Our study supports the concept that modulation of the tumor vasculature may be a viable avenue to improve anticancer immunity (Fig. 1). One such approach aims to stimulate T-cell adhesion to the epithelial cells within the tumor vasculature, and subsequent T-cell tumor infiltration. Considering that vascular growth factors such as VEGF can inhibit adhesion ligand expression in a state known as epithelial cell anergy (thus suppressing T-cell extravasation and tumor infiltration) increasing oxygenation to prevent such signals could be beneficial. A specific therapy where this approach is being pursued is the tumor vasculature targeting agent NGR-TNF in which the inflammatory cytokine TNFα is fused with a short peptide sequence targeting tumor-associated blood vessels. TNFα activates epithelial cells leading to adhesion molecule expression and immune cell infiltration.
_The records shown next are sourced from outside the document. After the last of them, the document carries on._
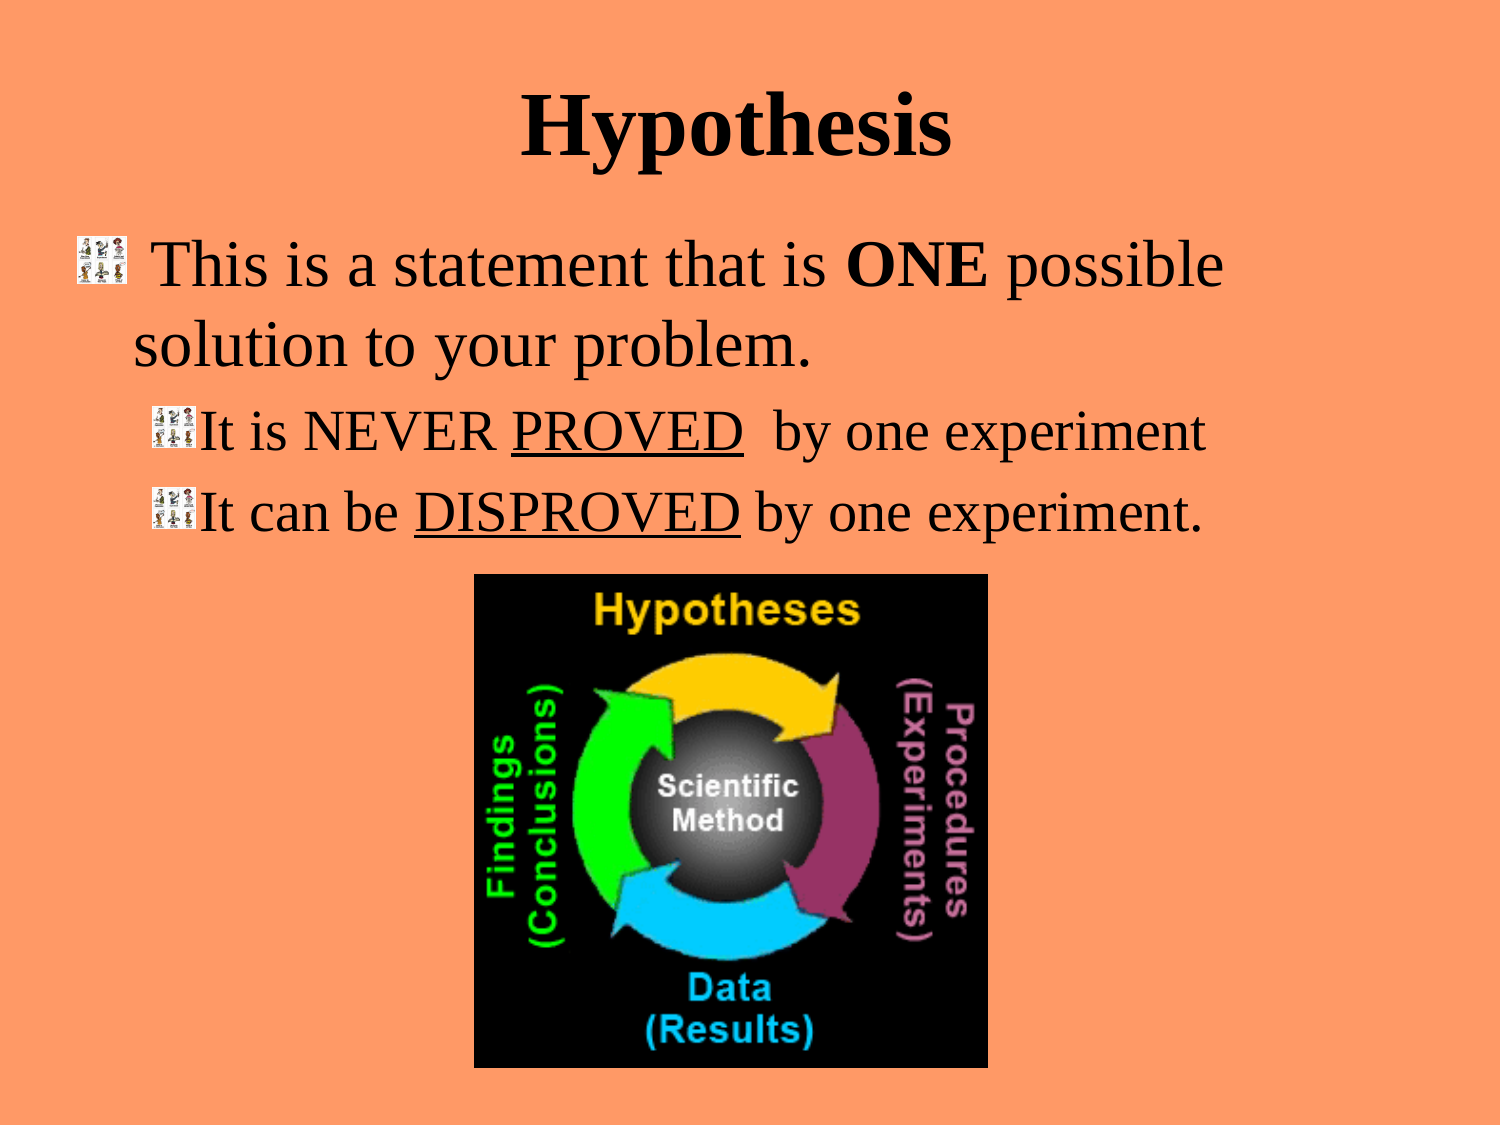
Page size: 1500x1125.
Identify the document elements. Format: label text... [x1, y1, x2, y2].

picture [152, 487, 196, 529]
picture [474, 574, 989, 1068]
title Hypothesis [62, 24, 1413, 212]
picture [77, 236, 127, 284]
picture [152, 406, 196, 448]
list This is a statement that is ONE possible solution to your problem. It is NEVER PROVED by one experiment It can be DISPROVED by one experiment. [62, 212, 1413, 575]
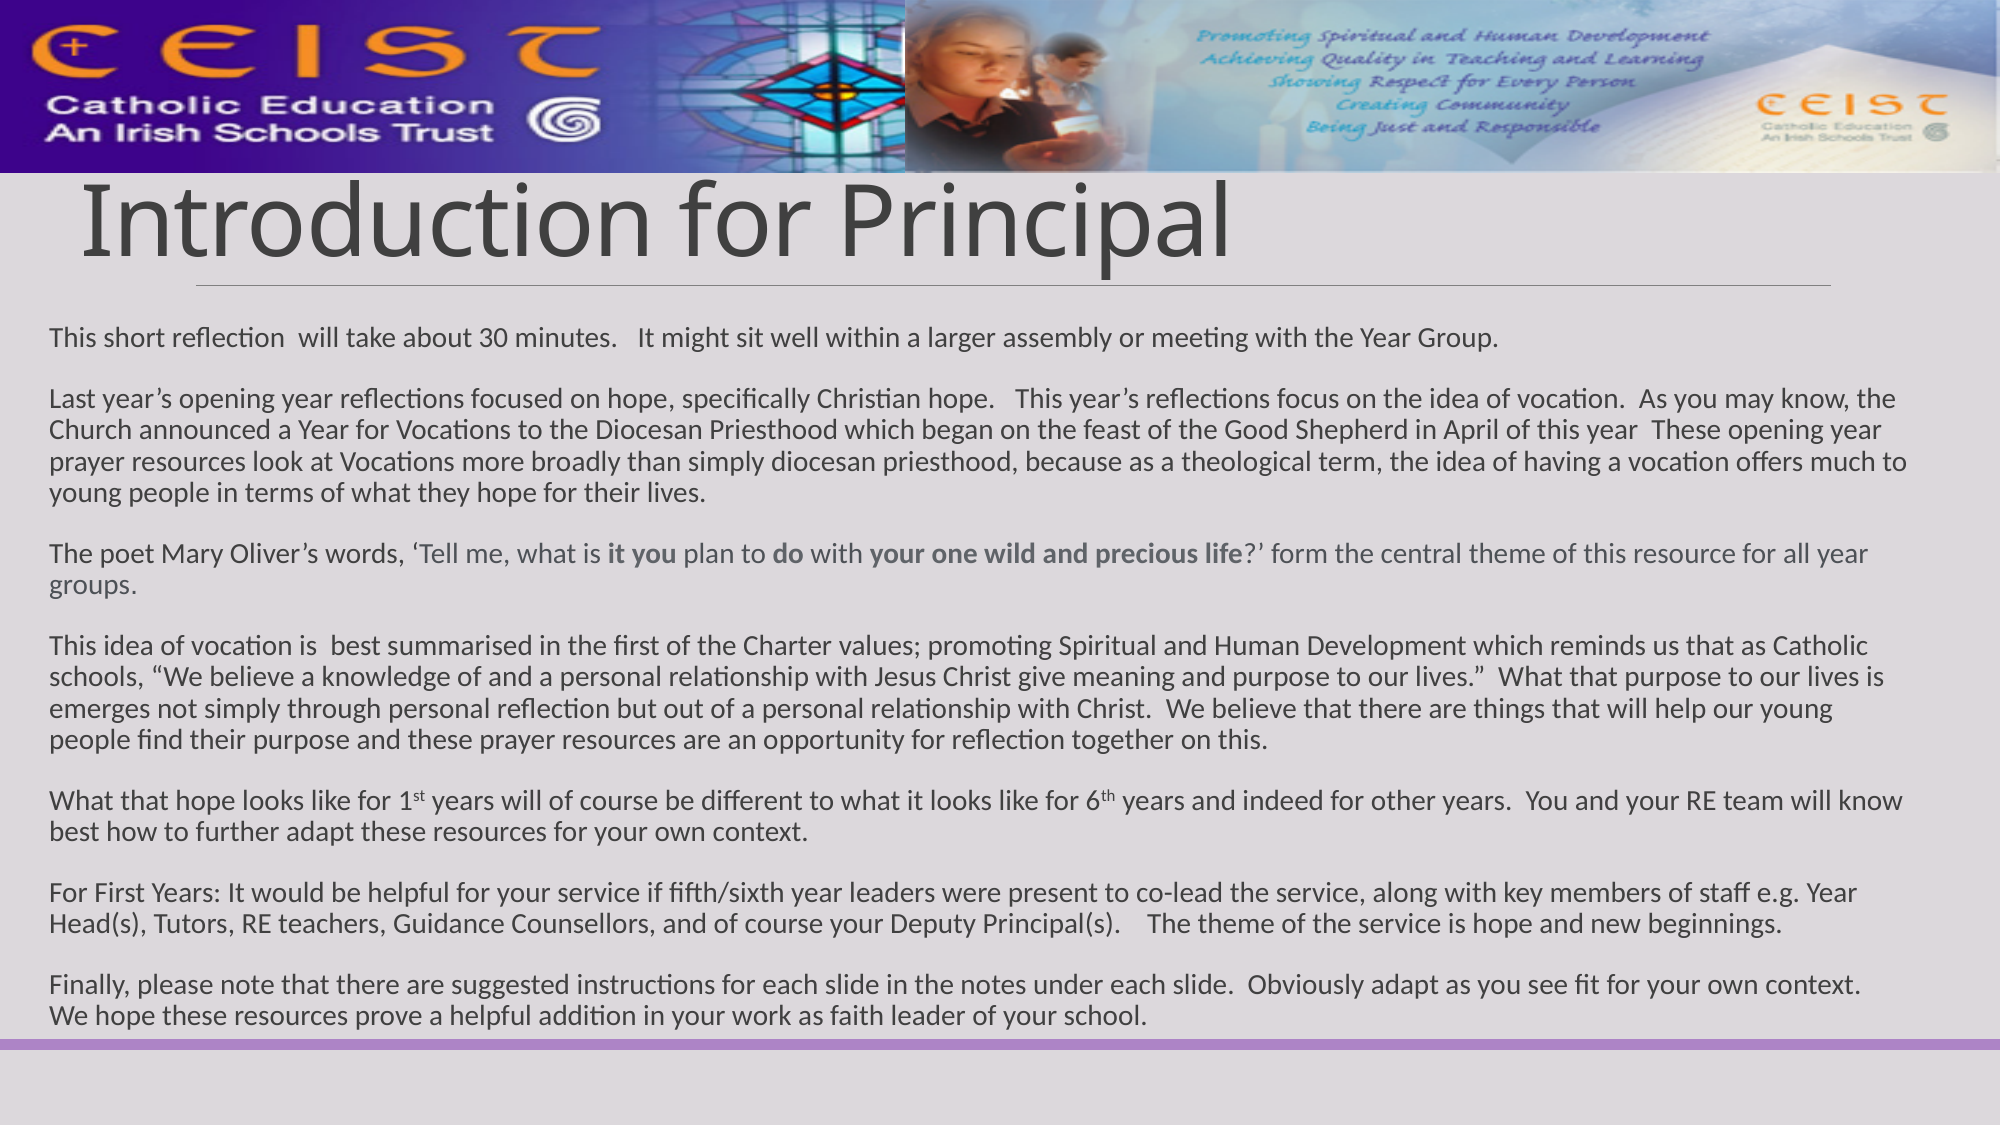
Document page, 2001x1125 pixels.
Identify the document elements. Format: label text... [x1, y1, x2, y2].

picture [0, 0, 2000, 173]
list This short reflection will take about 30 minutes. It might sit well within a larger assembly or meeting with the Year Group. Last year’s opening year reflections focused on hope, specifically Christian hope. This year’s reflections focus on the idea of vocation. As you may know, the Church announced a Year for Vocations to the Diocesan Priesthood which began on the feast of the Good Shepherd in April of this year These opening year prayer resources look at Vocations more broadly than simply diocesan priesthood, because as a theological term, the idea of having a vocation offers much to young people in terms of what they hope for their lives. The poet Mary Oliver’s words, ‘Tell me, what is it you plan to do with your one wild and precious life?’ form the central theme of this resource for all year groups. This idea of vocation is best summarised in the first of the Charter values; promoting Spiritual and Human Development which reminds us that as Catholic schools, “We believe a knowledge of and a personal relationship with Jesus Christ give meaning and purpose to our lives.” What that purpose to our lives is emerges not simply through personal reflection but out of a personal relationship with Christ. We believe that there are things that will help our young people find their purpose and these prayer resources are an opportunity for reflection together on this. What that hope looks like for 1st years will of course be different to what it looks like for 6th years and indeed for other years. You and your RE team will know best how to further adapt these resources for your own context. For First Years: It would be helpful for your service if fifth/sixth year leaders were present to co-lead the service, along with key members of staff e.g. Year Head(s), Tutors, RE teachers, Guidance Counsellors, and of course your Deputy Principal(s). The theme of the service is hope and new beginnings. Finally, please note that there are suggested instructions for each slide in the notes under each slide. Obviously adapt as you see fit for your own context. We hope these resources prove a helpful addition in your work as faith leader of your school. [49, 315, 1910, 976]
title Introduction for Principal [65, 47, 1830, 285]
If this technique were applied in tumors undergoing angiogenesis, perhaps the infiltration suppression issue could be surpassed.
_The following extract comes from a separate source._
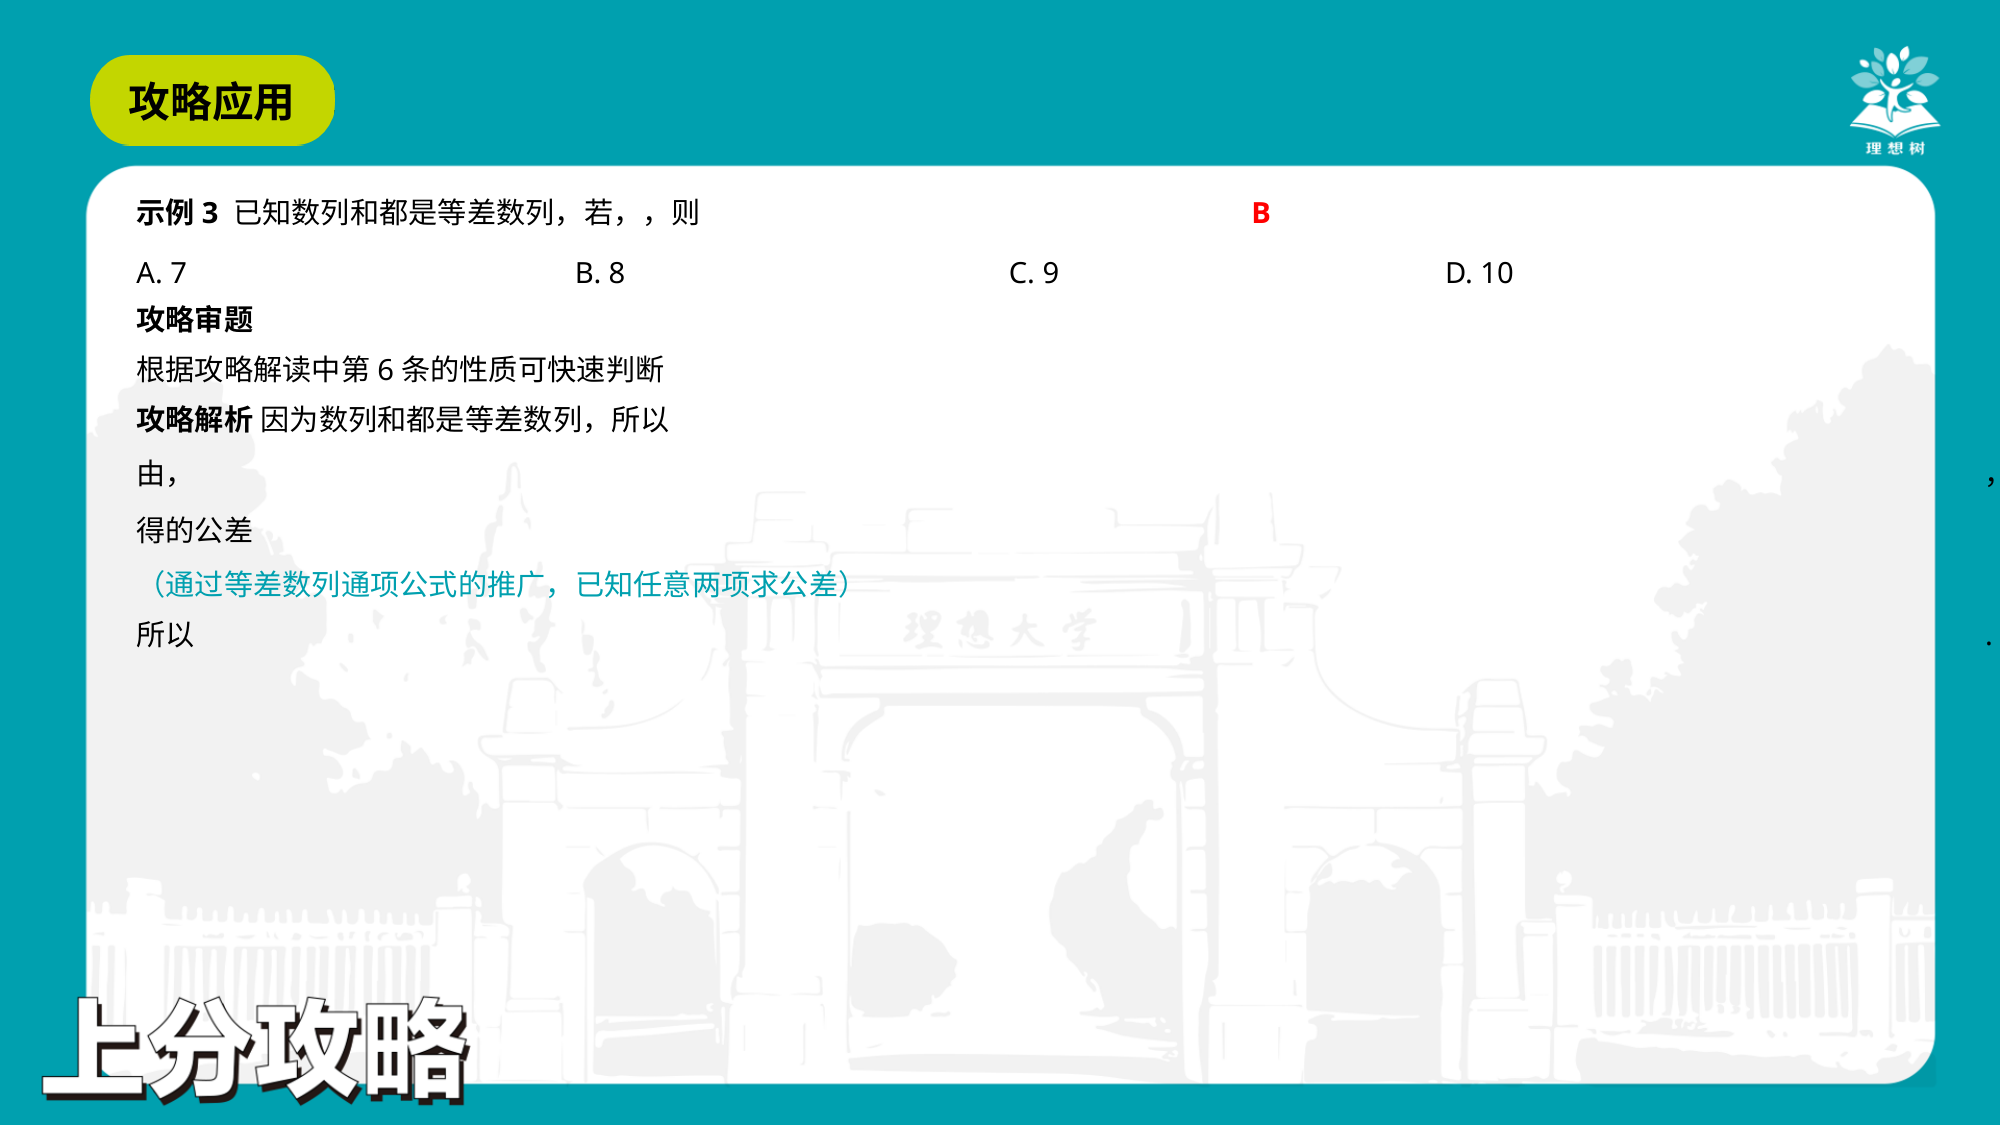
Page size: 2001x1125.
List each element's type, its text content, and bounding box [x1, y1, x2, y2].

Because of the altered intratumoral T-cell activity, the hypoxic tumor environment may limit clinical strategies aiming to induce beneficial immune responses. This suggests that novel approaches altering the hypoxic response or the metabolism of T cells could counter the immunosuppressive effects of hypoxia. Overall, these findings demonstrate that the CD8+ T cell response is a crucial component of antitumor immunity and their presence within the malignant lesion requires adequate oxygenation in order for TILs to beneficially impact patient outcomes.